どうやら龍之介はシャワー中らしい。私は、音のする方へ向かう。そして、扉越しに声を掛けた。
『ただいま、龍』
「あっ、おかえりエリ。ごめん、お風呂入りたいよね!すぐ出るから」
『大丈夫、手を洗いに来ただけだから。ゆっくり入って』
脱衣所に面した洗面台へ、手を洗いに来た。勿論それも嘘ではない。しかしここへ来たもっと大きな理由は、龍之介の様子が知りたかったからだ。

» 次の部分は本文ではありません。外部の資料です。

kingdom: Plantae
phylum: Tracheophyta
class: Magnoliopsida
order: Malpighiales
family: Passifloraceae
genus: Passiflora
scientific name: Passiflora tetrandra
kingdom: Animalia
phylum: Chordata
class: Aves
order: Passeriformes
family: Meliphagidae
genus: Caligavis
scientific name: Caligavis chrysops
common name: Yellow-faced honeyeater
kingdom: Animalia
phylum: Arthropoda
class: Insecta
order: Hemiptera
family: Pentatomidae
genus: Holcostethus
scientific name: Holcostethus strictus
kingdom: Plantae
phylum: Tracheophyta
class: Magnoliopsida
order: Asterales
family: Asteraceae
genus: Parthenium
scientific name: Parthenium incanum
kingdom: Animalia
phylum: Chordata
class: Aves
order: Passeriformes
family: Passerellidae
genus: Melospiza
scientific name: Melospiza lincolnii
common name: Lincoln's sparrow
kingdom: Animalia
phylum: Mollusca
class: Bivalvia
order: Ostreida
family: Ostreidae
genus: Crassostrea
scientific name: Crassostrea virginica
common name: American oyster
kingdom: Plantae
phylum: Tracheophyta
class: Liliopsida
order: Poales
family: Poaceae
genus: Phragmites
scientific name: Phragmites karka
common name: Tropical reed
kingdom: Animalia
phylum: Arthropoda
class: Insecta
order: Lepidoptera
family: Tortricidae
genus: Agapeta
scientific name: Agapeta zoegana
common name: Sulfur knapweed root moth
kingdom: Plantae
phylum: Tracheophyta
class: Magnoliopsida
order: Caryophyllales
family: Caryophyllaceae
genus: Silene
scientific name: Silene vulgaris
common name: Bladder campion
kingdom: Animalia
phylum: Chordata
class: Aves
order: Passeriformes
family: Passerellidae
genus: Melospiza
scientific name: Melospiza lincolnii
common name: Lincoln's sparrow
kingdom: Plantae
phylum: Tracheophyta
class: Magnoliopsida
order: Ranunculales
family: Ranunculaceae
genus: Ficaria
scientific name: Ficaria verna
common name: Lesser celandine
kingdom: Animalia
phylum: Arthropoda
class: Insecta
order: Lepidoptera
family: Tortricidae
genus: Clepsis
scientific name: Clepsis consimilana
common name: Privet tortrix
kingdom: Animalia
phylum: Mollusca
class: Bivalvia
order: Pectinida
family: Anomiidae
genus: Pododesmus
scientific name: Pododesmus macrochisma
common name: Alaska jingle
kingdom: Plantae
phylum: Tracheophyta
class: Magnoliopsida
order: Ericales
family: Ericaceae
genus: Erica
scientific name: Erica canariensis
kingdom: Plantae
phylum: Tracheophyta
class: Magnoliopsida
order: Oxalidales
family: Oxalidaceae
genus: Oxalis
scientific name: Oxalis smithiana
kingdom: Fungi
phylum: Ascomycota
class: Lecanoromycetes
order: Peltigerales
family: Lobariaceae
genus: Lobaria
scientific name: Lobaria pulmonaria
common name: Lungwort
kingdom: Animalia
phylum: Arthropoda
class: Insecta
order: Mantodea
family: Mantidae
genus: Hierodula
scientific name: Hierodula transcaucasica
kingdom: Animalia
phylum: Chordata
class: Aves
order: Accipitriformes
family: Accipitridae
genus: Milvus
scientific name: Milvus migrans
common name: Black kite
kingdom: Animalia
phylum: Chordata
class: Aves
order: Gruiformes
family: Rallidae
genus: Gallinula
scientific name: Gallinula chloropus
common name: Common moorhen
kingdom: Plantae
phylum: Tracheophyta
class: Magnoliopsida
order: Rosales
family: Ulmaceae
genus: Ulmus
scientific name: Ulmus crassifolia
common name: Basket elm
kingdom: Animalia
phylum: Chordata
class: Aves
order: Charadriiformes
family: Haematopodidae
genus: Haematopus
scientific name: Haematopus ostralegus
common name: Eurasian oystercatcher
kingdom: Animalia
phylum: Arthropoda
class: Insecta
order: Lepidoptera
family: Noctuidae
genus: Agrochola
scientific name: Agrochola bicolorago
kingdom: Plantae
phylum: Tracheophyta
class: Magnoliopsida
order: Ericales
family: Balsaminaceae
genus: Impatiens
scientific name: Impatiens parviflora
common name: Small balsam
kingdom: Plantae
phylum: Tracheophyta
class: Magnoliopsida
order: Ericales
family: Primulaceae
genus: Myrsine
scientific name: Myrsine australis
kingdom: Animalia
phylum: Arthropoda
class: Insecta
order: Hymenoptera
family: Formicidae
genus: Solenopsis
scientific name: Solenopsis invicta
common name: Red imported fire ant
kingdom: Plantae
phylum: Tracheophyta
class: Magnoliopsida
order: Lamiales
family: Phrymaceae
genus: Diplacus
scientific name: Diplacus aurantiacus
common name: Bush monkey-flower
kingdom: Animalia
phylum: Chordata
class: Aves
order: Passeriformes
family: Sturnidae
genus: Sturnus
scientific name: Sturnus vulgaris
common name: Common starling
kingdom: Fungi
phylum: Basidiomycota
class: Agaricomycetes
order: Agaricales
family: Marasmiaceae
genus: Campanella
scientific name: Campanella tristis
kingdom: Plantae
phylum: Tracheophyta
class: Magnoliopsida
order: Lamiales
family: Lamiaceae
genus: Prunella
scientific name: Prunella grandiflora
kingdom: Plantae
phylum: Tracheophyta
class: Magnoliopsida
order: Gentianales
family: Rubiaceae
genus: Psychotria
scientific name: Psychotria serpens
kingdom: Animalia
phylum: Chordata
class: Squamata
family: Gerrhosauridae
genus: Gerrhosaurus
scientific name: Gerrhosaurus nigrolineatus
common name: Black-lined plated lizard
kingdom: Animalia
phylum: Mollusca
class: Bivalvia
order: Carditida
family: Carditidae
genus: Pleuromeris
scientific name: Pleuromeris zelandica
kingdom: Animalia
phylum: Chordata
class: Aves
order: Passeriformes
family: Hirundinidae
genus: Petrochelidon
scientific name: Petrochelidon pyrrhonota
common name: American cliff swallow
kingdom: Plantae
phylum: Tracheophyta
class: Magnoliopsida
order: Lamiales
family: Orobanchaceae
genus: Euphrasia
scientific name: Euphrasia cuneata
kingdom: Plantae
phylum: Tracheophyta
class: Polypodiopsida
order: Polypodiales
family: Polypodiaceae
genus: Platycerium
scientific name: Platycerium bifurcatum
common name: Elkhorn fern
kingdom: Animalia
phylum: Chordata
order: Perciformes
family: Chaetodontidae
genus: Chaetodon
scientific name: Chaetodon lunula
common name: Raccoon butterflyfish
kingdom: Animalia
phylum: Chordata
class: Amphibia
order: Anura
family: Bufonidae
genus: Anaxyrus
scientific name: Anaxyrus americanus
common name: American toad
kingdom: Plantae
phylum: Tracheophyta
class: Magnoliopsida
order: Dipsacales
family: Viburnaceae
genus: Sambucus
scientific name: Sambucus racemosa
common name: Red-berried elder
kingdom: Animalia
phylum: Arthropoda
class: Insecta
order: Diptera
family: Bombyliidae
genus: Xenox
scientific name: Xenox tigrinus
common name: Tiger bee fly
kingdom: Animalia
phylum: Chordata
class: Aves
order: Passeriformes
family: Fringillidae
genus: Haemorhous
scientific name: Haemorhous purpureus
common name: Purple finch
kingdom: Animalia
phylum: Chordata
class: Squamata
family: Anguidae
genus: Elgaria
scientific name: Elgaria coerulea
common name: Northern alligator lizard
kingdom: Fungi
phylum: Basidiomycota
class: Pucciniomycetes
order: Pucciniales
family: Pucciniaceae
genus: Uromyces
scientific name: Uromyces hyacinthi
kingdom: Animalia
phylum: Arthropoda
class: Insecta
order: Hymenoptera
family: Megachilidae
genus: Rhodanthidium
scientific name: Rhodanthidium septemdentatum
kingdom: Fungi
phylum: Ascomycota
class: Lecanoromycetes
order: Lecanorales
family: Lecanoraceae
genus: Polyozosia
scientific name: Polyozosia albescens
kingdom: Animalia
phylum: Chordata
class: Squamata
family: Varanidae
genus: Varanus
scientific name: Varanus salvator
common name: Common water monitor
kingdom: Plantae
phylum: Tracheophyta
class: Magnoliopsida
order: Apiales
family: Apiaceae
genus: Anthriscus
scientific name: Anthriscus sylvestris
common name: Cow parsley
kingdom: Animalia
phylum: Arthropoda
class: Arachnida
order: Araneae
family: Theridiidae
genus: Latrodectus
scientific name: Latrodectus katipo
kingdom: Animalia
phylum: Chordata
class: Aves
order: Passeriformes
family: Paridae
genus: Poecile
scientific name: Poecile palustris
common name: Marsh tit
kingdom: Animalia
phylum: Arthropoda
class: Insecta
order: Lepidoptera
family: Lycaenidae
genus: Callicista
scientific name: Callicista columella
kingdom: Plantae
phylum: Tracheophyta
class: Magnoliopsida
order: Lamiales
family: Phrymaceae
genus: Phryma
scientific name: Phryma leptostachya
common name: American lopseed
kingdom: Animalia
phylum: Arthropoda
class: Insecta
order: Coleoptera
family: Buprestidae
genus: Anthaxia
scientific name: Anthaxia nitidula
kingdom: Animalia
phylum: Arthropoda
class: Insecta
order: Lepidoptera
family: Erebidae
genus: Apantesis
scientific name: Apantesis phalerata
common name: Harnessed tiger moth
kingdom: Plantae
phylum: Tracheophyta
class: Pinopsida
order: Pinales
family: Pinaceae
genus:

落ち込んでいる様子は、見受けられなかった。もしかすると、CMの件はまだ彼の耳に入っていないのかもしれない。
いずれ知ることになる現実ではあるが、それでも私は安堵した。龍之介は、いつも通りの穏やかな声だったから。
スーツを脱いで、お茶を飲み、さぁテレビでも点けようか。そう思った時、龍之介から声が掛かる。
「ごめん!実は脱衣所にバスタオル持ってくるの忘れちゃったんだ。悪いけど、エリ 取ってくれる?」
『うん!すぐ持っていくから』
私も彼に倣い、少し大きな声で受け答えをする。そしてランドリーラックの引き出しの、1番上にあったバスタオルを手に取った。
おまたせ と声を掛けると、龍之介は浴室内から腕だけを出す。
「ありがとう。帰って来て早々 使っちゃってごめんね」
『いえいえ、これくらいの…こ、と』
「エリ?」
私は、彼にバスタオルを手渡すのを躊躇した。どうして、よりにもよって今これを持って来てしまったのか。
私の手にあったのは、サンダードライのバスタオルであった。